## Start Dataset
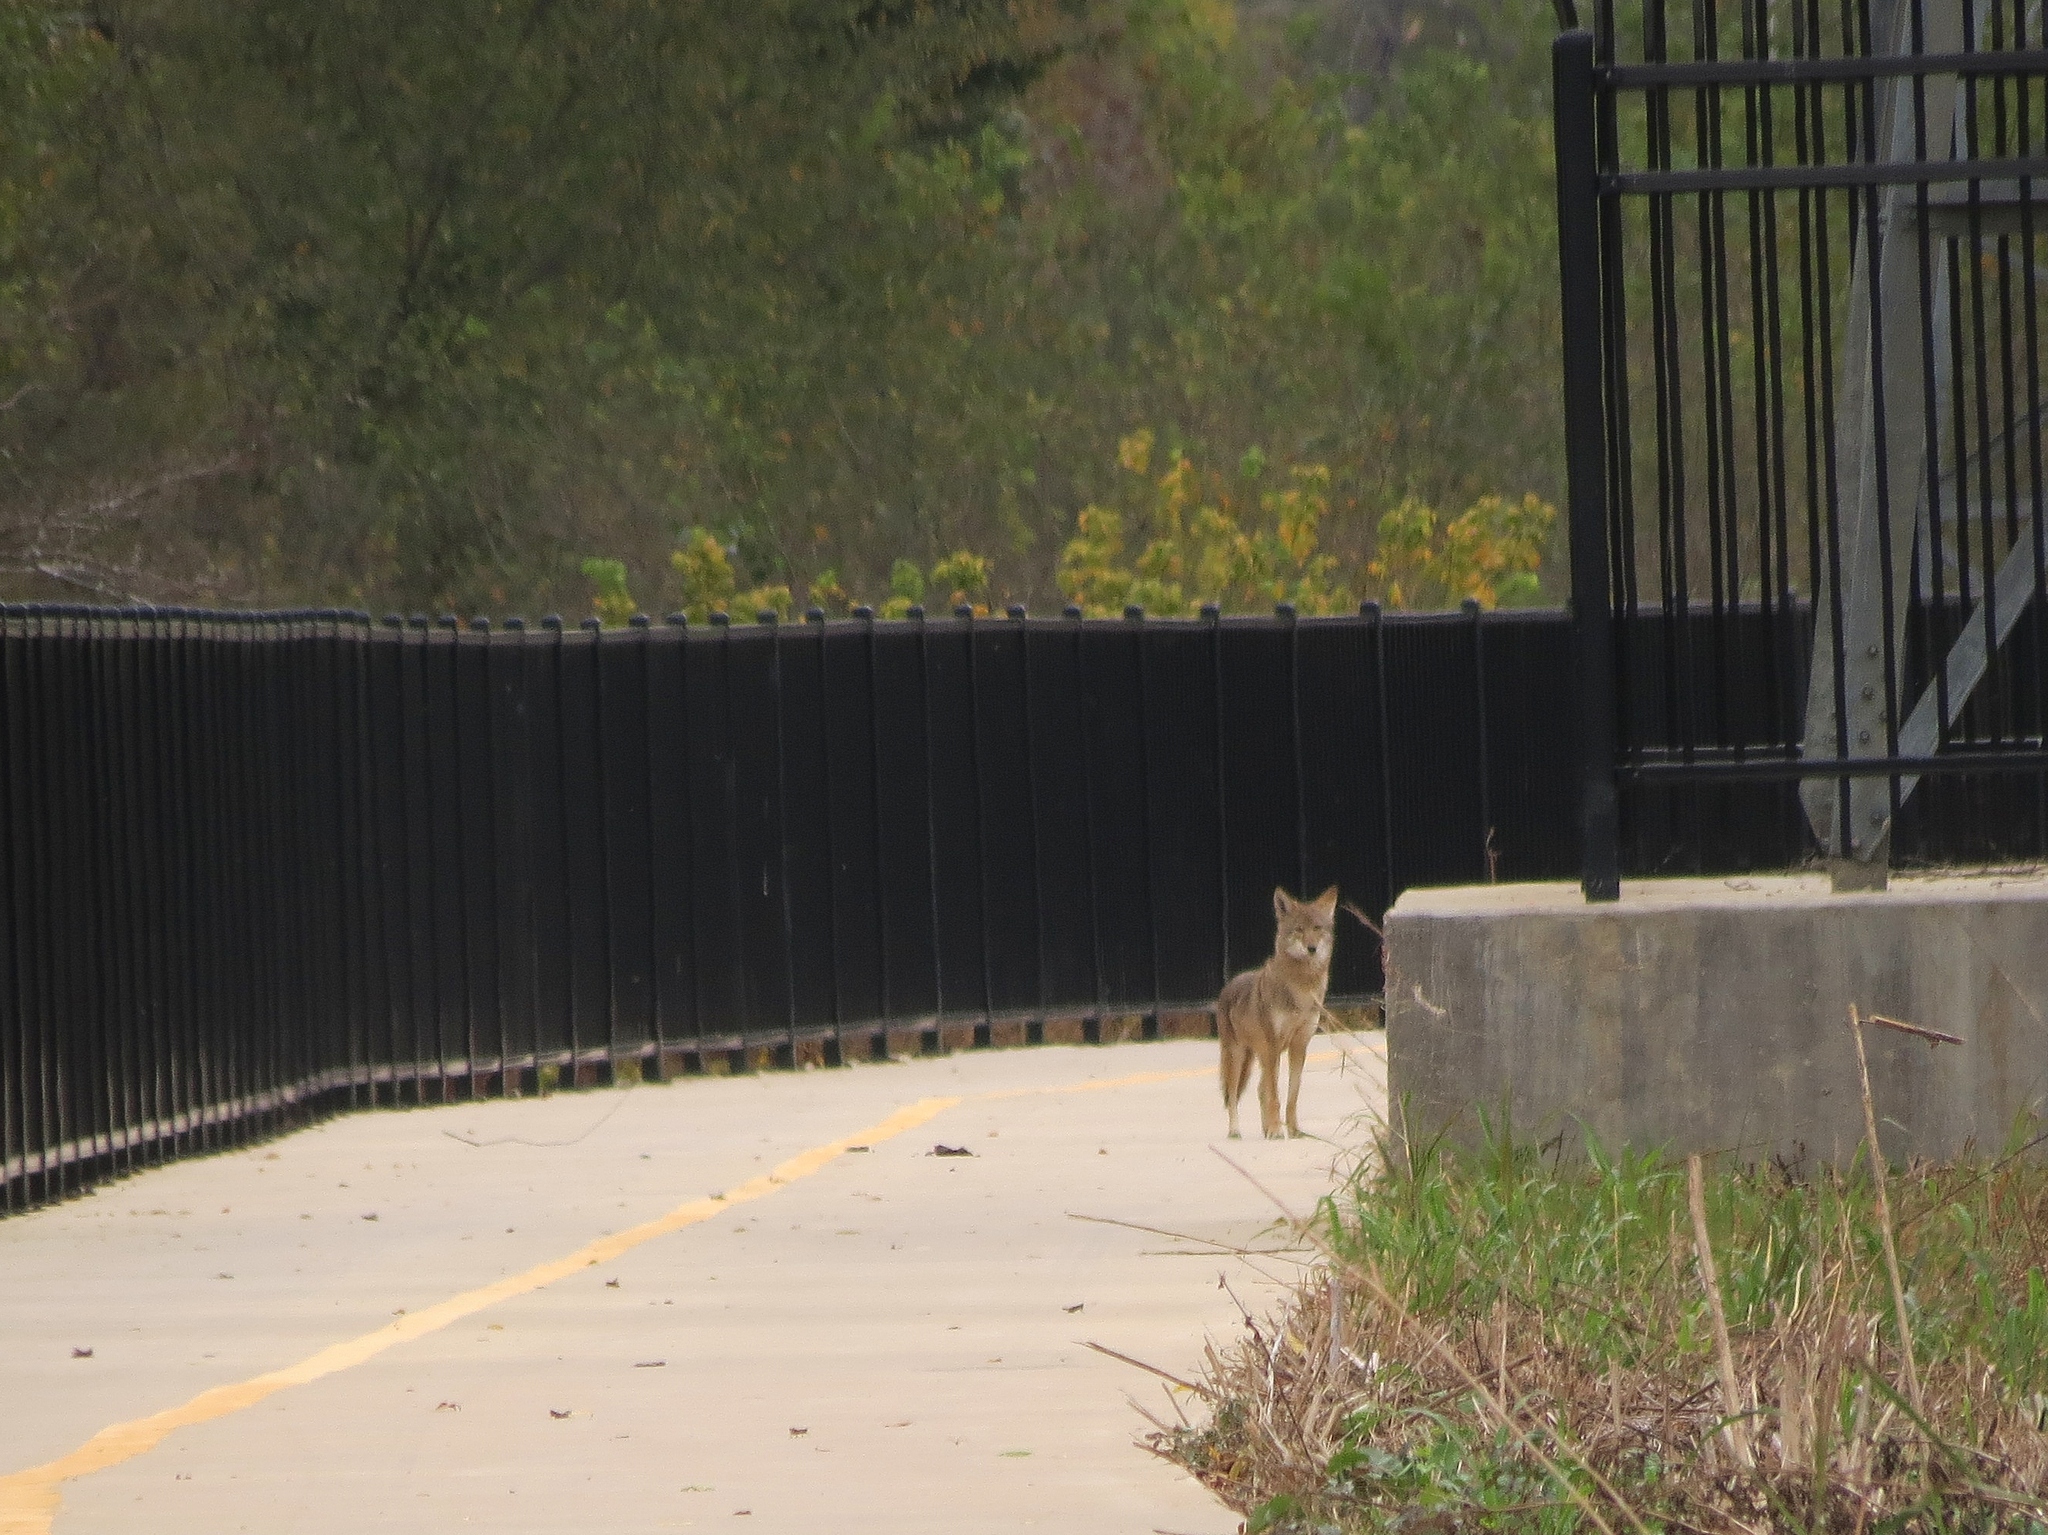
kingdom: Animalia
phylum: Chordata
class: Mammalia
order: Carnivora
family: Canidae
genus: Canis
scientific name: Canis latrans
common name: Coyote
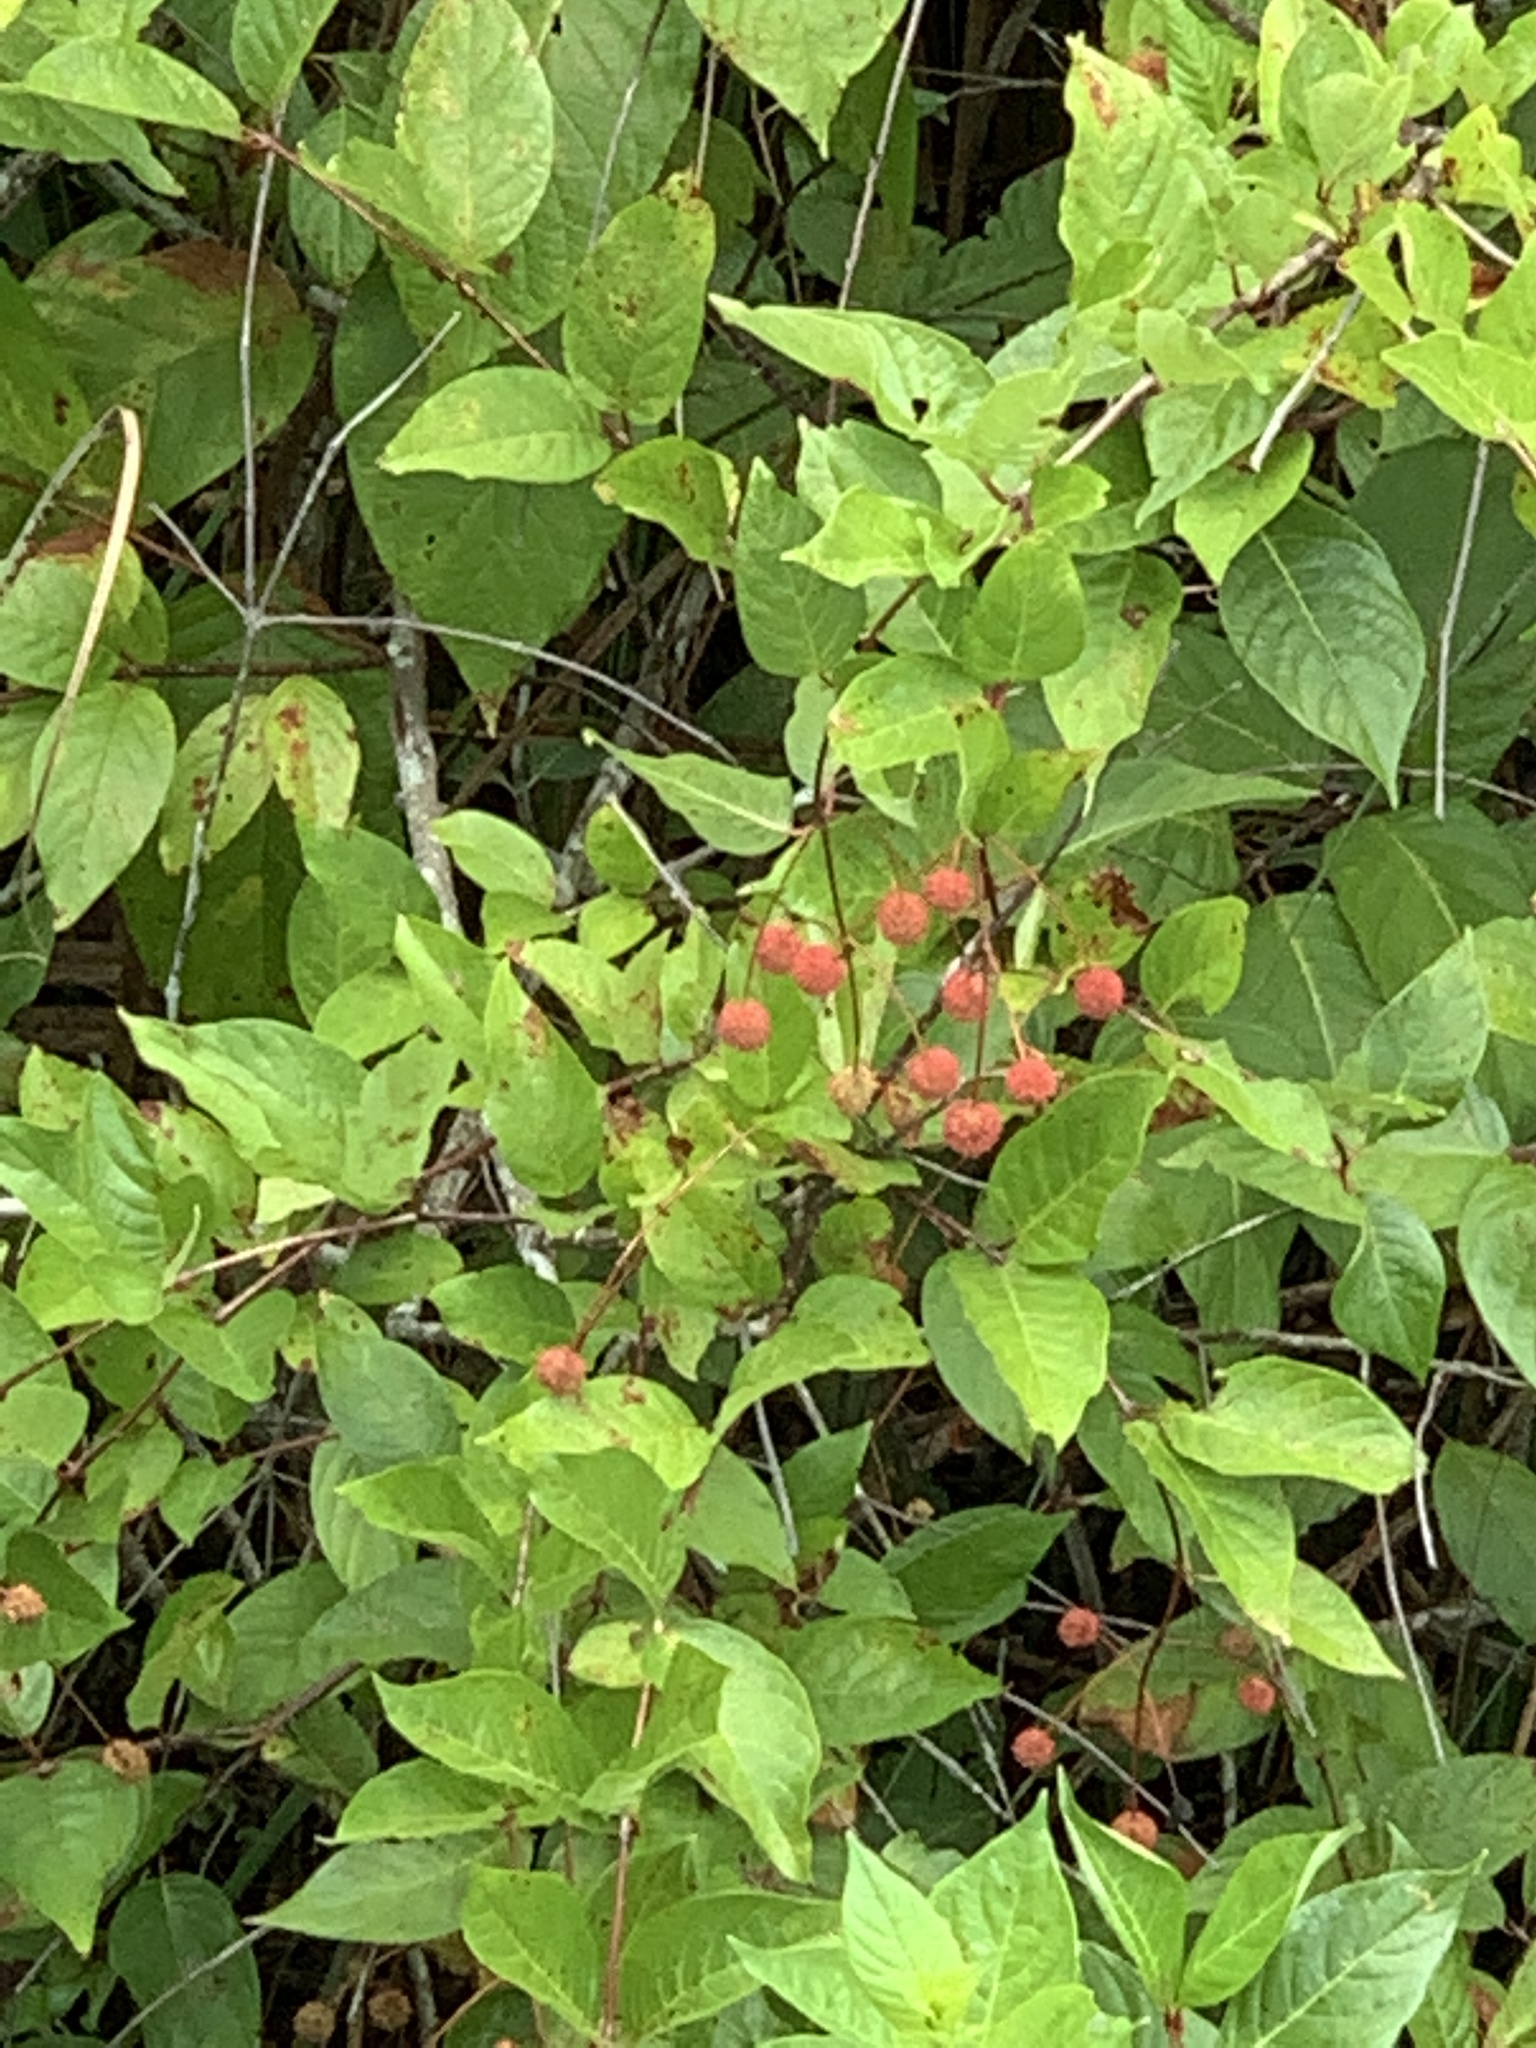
## End Dataset
__Task brief__: Copy out every line of text in the records above word for word, leaving out the pictures.

__Result below__:
kingdom: Animalia
phylum: Chordata
class: Mammalia
order: Carnivora
family: Canidae
genus: Canis
scientific name: Canis latrans
common name: Coyote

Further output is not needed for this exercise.